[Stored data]
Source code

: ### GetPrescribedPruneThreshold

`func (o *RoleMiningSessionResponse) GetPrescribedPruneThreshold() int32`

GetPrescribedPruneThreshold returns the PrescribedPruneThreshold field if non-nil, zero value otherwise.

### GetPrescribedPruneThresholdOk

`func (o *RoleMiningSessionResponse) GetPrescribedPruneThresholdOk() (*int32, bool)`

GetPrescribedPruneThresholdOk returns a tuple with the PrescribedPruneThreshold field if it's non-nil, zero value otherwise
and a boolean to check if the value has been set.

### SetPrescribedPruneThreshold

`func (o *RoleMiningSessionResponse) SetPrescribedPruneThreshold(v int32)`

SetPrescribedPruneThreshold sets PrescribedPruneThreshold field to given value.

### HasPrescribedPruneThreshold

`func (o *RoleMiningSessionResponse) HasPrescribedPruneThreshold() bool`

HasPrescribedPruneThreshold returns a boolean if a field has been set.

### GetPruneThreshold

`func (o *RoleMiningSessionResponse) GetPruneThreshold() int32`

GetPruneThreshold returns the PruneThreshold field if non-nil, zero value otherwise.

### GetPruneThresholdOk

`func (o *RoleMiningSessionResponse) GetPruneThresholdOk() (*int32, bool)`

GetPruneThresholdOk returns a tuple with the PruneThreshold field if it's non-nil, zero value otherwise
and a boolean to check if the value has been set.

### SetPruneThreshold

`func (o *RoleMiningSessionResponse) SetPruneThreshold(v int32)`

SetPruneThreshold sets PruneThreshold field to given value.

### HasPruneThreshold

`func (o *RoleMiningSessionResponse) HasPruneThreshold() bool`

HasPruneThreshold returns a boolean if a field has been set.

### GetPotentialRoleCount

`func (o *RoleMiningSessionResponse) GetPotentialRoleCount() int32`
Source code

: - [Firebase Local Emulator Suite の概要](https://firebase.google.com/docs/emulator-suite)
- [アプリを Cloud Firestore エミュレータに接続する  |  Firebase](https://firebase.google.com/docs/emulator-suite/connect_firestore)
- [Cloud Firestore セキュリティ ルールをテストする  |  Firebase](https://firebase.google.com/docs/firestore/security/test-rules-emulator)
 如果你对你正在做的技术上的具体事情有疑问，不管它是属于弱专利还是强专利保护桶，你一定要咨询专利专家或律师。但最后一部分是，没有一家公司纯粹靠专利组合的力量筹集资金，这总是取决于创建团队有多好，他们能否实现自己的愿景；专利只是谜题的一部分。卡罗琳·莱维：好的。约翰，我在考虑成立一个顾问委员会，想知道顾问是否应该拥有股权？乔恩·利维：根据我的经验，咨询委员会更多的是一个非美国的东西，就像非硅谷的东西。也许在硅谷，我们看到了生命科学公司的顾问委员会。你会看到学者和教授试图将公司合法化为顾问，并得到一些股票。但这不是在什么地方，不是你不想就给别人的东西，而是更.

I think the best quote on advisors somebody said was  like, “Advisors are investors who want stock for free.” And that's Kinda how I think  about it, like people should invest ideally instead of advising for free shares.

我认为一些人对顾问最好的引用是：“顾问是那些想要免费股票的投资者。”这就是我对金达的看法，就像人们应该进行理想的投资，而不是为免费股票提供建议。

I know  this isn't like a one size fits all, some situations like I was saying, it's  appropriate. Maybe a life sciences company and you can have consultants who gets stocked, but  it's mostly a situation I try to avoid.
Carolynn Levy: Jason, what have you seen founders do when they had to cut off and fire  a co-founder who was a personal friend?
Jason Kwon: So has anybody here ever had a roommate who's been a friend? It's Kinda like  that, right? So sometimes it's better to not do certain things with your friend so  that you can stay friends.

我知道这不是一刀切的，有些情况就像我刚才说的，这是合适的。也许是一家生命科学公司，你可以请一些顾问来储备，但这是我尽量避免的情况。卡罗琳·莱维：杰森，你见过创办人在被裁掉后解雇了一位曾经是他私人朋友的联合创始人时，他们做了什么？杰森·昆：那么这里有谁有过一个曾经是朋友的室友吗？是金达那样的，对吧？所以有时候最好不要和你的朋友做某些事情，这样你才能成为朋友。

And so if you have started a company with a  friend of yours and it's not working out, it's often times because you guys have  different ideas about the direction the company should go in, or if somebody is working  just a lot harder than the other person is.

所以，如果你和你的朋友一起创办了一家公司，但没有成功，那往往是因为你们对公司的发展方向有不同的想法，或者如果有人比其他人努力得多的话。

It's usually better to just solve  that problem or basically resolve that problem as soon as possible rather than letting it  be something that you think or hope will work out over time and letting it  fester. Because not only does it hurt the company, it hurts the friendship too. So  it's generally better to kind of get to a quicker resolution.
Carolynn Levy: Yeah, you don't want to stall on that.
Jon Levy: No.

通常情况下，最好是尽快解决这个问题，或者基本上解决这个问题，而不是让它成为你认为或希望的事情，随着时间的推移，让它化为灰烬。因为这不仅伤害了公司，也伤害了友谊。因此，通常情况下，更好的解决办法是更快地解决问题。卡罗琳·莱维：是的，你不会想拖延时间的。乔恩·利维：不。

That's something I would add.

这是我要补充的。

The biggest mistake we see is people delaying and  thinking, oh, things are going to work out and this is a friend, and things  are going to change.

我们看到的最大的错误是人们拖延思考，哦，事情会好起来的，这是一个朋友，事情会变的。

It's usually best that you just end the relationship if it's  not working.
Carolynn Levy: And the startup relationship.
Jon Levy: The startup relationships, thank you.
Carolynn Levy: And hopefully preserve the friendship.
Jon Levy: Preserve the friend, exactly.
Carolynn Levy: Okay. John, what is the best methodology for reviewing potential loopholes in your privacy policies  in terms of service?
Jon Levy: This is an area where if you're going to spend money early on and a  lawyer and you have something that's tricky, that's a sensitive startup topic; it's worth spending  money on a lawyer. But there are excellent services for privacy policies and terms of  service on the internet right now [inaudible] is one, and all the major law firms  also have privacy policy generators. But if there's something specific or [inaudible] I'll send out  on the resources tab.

Task description
Rewrite the part of the records that opens with the line containing "我认为一些人对顾问最好的引用" and closes with the line containing "And so if you", substituting "housemate" for "roommate" and leaving everything else unchanged.

Solution to this problem
我认为一些人对顾问最好的引用是：“顾问是那些想要免费股票的投资者。”这就是我对金达的看法，就像人们应该进行理想的投资，而不是为免费股票提供建议。

I know  this isn't like a one size fits all, some situations like I was saying, it's  appropriate. Maybe a life sciences company and you can have consultants who gets stocked, but  it's mostly a situation I try to avoid.
Carolynn Levy: Jason, what have you seen founders do when they had to cut off and fire  a co-founder who was a personal friend?
Jason Kwon: So has anybody here ever had a housemate who's been a friend? It's Kinda like  that, right? So sometimes it's better to not do certain things with your friend so  that you can stay friends.

我知道这不是一刀切的，有些情况就像我刚才说的，这是合适的。也许是一家生命科学公司，你可以请一些顾问来储备，但这是我尽量避免的情况。卡罗琳·莱维：杰森，你见过创办人在被裁掉后解雇了一位曾经是他私人朋友的联合创始人时，他们做了什么？杰森·昆：那么这里有谁有过一个曾经是朋友的室友吗？是金达那样的，对吧？所以有时候最好不要和你的朋友做某些事情，这样你才能成为朋友。

And so if you have started a company with a  friend of yours and it's not working out, it's often times because you guys have  different ideas about the direction the company should go in, or if somebody is working  just a lot harder than the other person is.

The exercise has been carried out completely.